While lecturing in Anthropology at Johannesburg's University of the Witwatersrand, Clegg began his career in music by working on the concept of blending English lyrics and Western melodies with Zulu musical structures. Given the apartheid era in which he began performing, his formation of Juluka (Zulu for "Sweat") with his song-writing and performance partner Sipho Mchunu was unusual and controversial. Their music was subjected to censorship by and internal restrictions on the government-owned radio. They could only establish an audience through performing live. Consequently, they often ran afoul of South Africa's Group Areas Act which enforced apartheid. Under apartheid, mixed race performances in public venues and spaces were illegal. Jaluku would deliberately test the boundaries of apartheid by playing at universities, church halls, migrant labor hostels, and private homes. I’ve elaborated on Clegg’s and Mchunu’s partnership because it was a revolutionary act in defiance of the apartheid policies established in 1948 and in effect until the early 1990s.

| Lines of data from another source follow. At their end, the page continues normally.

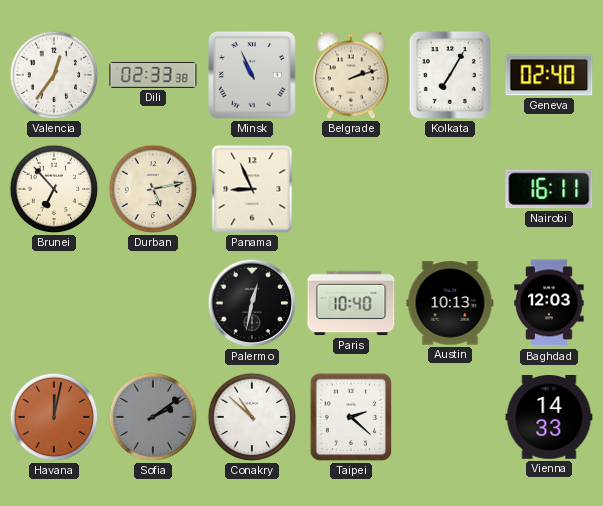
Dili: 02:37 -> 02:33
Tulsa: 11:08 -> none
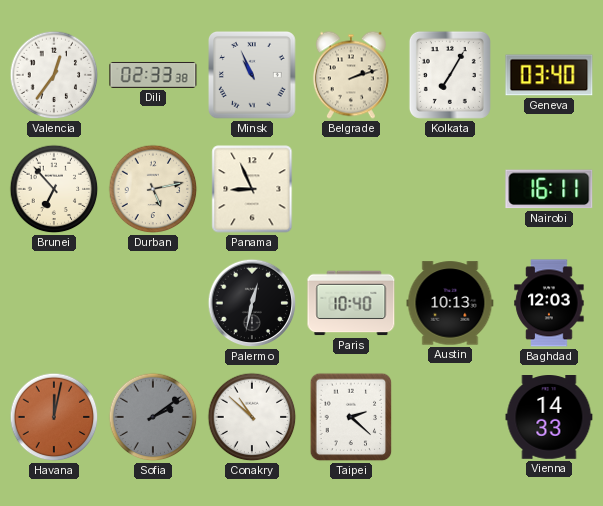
Geneva: 02:40 -> 03:40
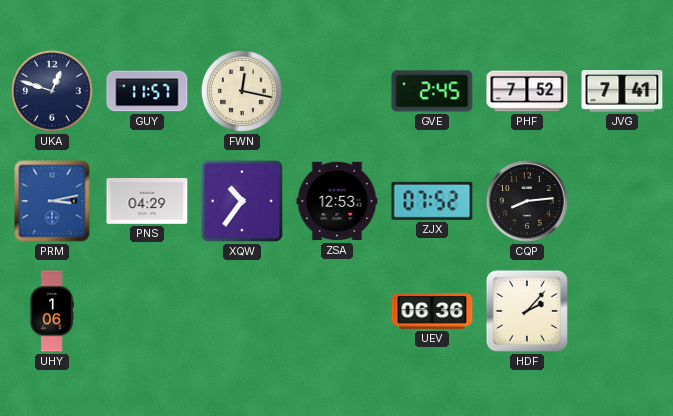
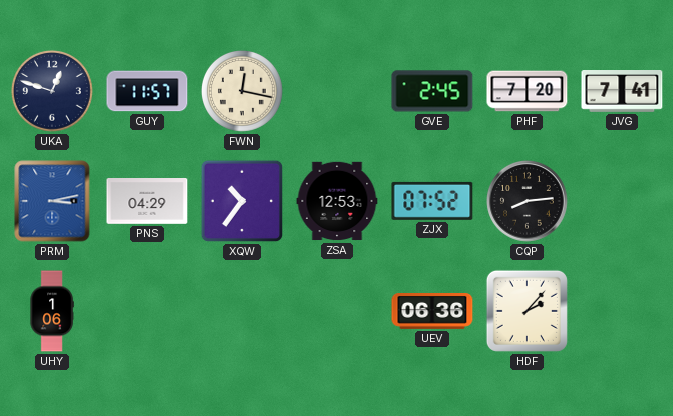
PHF: 7:52 -> 7:20
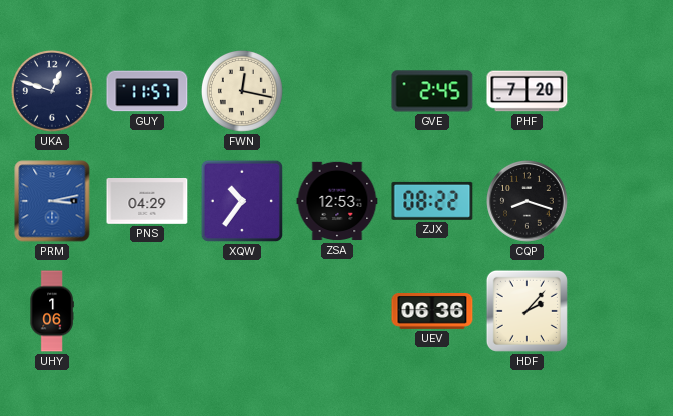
JVG: 7:41 -> none
ZJX: 07:52 -> 08:22
CQP: 8:14 -> 8:18
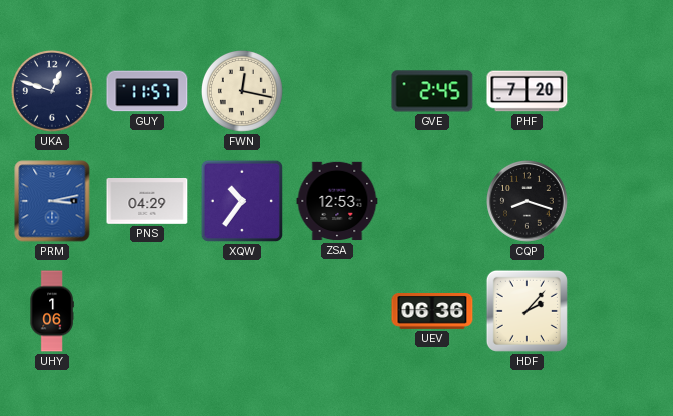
ZJX: 08:22 -> none
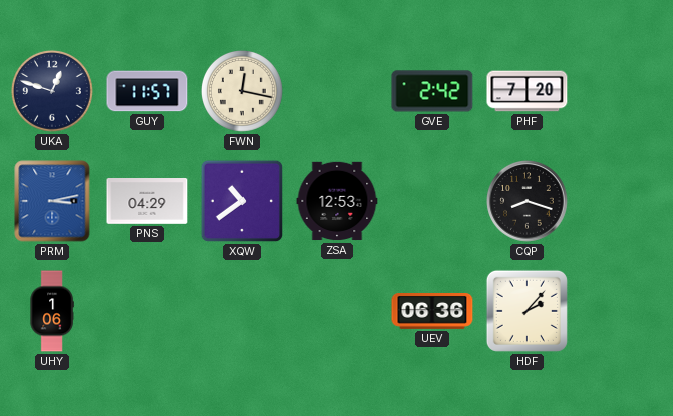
GVE: 2:45 -> 2:42
XQW: 10:36 -> 10:39
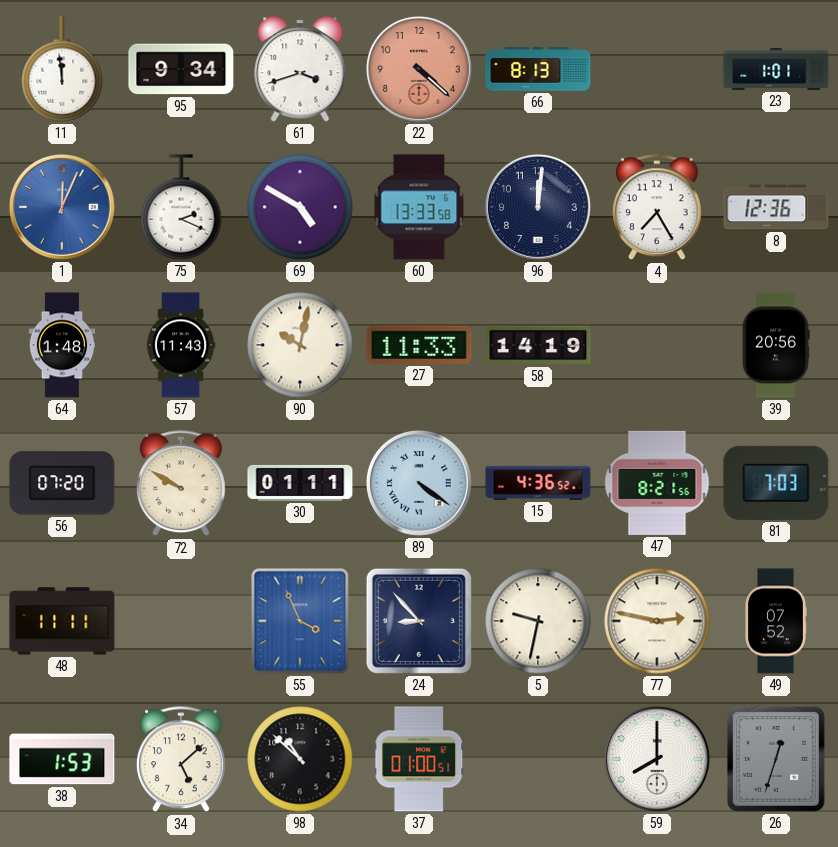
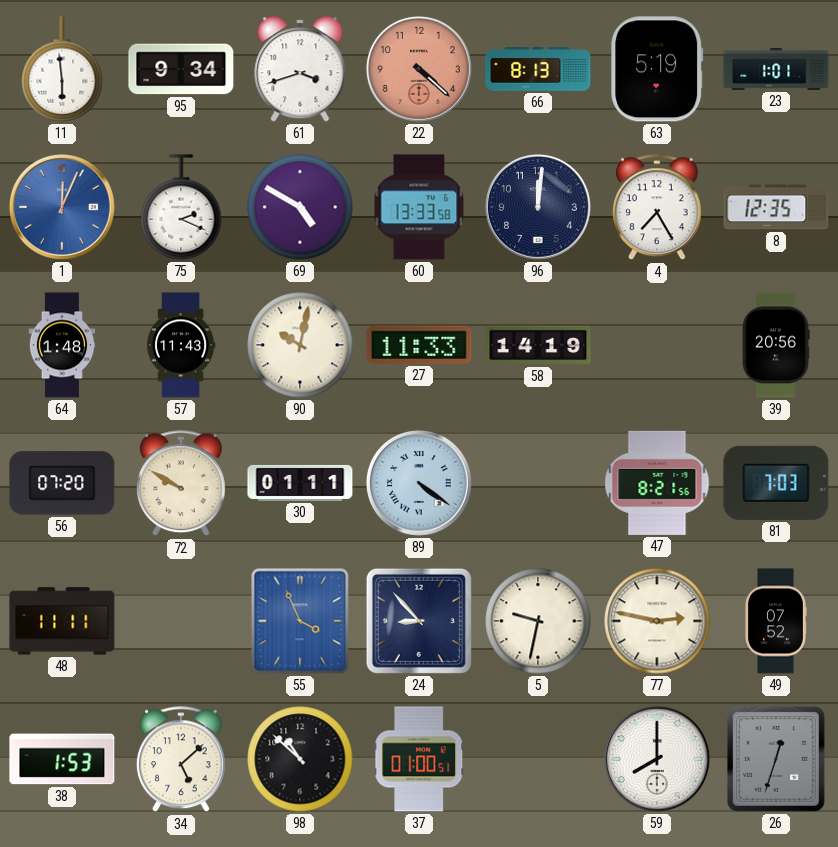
11: 11:59 -> 5:59
63: none -> 5:19
8: 12:36 -> 12:35
15: 4:36 -> none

Feilimid O'Broin hat gesagt…

When Jillem's last blog was ended by the Google censors, I wondered who would fill the gap created by the silencing of a blog which reflected his eclectic, occasionally esoteric, and expansive taste. The variety of posts you have offered since that blog's demise more than compensate. Because you don't post the volume of music he did, I now have time to listen to it all as it is posted. Fortunately Jillem now posts on Exystence and Twilight Zone, but as a guest poster, he appropriately adjusts his selections to those blogs’ audiences' interests. I love the German, Yiddish, Sephardic, folk, classical, jazz, and European music, such as Farantouri that you post and the political perspective inherent in much of the music. But I also now look to you for African music and music from the African Diaspora, such as reggae. Your blog is truly unique and, each time that I visit it, I feel like I am being permitted to enter a record store with an unlimited budget. Invariably I end up buying more of the music of the artists, such as Tom Liwa, Marianne Faithfull, Lin Jaldati, and Nina Simone, whose music and lyrics I find really enjoyable, powerfully moving, or interesting. I also love the music of Brecht and Weill and your posts of the artists who perform it. Brecht has always been one of my favorite dramatists and I enjoy his poetry as well.

Although I download every post, I try to limit my comments to what really impresses or moves me because, as you undoubtedly know, I tend to be long-winded and don't want to burden your blog with tendentious and frequent comments. But I am always listening and always grateful for the work and time expended in what you do. Lastly, I enjoy the comments in English and German by folks such as Otto and Anonymous; I benefit from their knowledge, insight, and different perspectives. In brief, I have never been disappointed visiting here and know I never will be.

zero hat gesagt…

Thanks a lot. Your comments are always uplifting and very welcome! Best wishes!